A conclusão a que esses “especialistas” prematuramente chegam é que não há diferença entre Baal e SENHOR ou Senhor, portanto nunca devendo os cristãos se referirem a Deus com esse termo usado na tradução. Mas até mesmo a palavra “Deus” podia ser usada para designar os falsos “deuses”, já que o termo é plural e confere um título honroso, sendo igualmente usado para se referir aos “juízes”, anciãos que ficavam às portas das cidades antigas para darem seu parecer sobre determinadas disputas entre indivíduos.

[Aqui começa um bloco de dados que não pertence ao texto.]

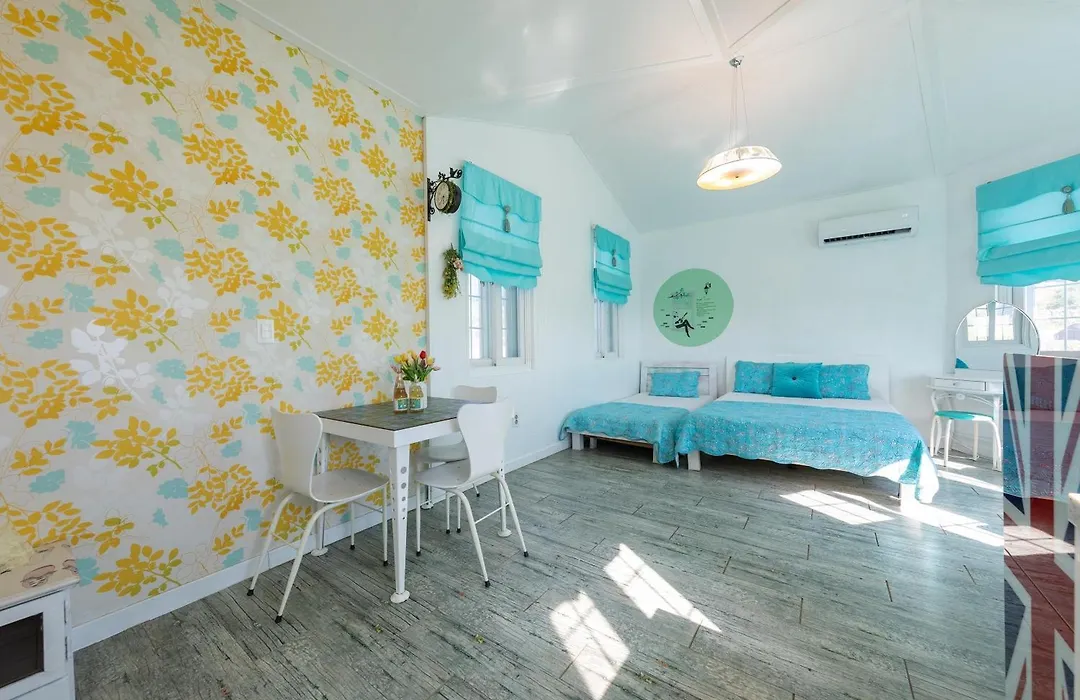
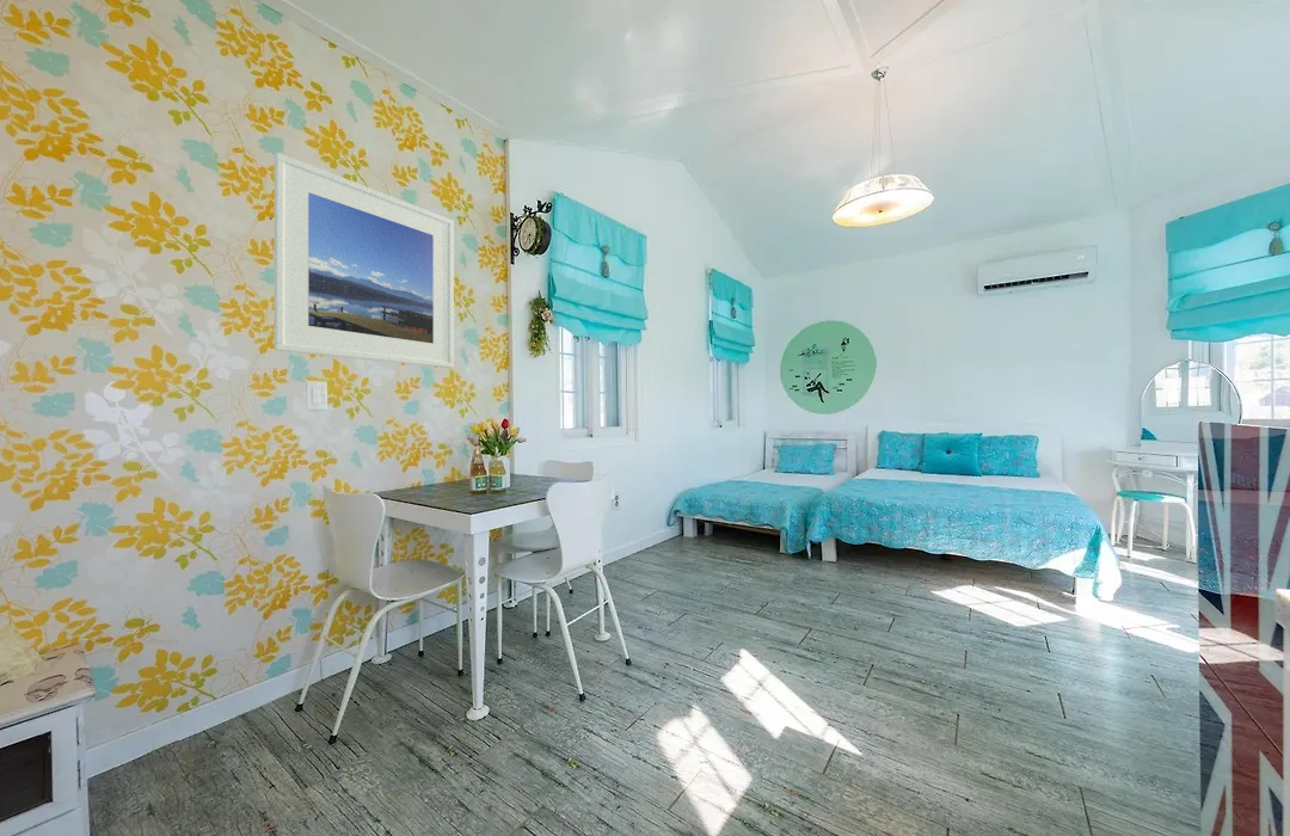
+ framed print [272,152,455,369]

Um dos problemas na defesa de um “nome correto” para Deus é que as pessoas que se utilizam desse pensamento alegam ter recebido uma revelação a esse respeito. Então, se assim é, digo que esse deus que revelou nada mais é do que um deus pagão, pois são os adoradores pagãos que se usam de códigos e nomes secretos para invocar o deus adequado.

Um segundo problema é que o verdadeiro Deus não pode ser nominado, pois somente seres criados podem ser definidos por um nome e assim designados por quem tem autoridade sobre eles. Isso fica claro pelo fato de que Deus tenha revelado a Israel dezenas de nomes que não o definem, porém falam de seus atributos. Para mais detalhes irei disponibilizar um estudo completo em material de pesquisa compilado. Em resumo, os nomes que Deus permitiu a Israel chamá-lo nunca esgotam seu ser, pois são acomodações ao intelecto linguístico humano. Portanto, todos os nomes que hoje conhecemos pertencem somente a essa era.

Mesmo o nome Jesus será algo do passado, porquanto ele mesmo disse que terá um novo nome que ninguém conhece, senão ele mesmo (Ap 19.12). Este nome estará na mente daqueles que o amam e foram resgatados por ele (Ap 22.3-4). Hoje apenas o conhecemos pelo mesmo nome que profetas, apóstolos e discípulos o chamaram e ele se deixou chamar: Jesus (leia Atos 9.5; 22.8; 26.15), apesar de ele ser o Nome, o inominável.

Afinal, se o único Deus que conhece nossos pensamentos não souber que é a ele que estamos invocando, independente de em qual língua clamamos seu nome, então não haverá nenhum outro nome ou palavra mágica que mudará isso. Porém, cremos e sabemos que não há nenhum outro nome pelo qual importa que sejamos salvos ao invocá-lo, pois todo aquele que invocar o nome do Senhor (por sua ajuda) será salvo, pois ele sempre será aquele que pelo seu sangue nos resgatou dos nossos pecados. Esse Deus é inconfundível e imesquinhável por qualquer grunhido supostamente especial que saia da garganta dos seres humanos.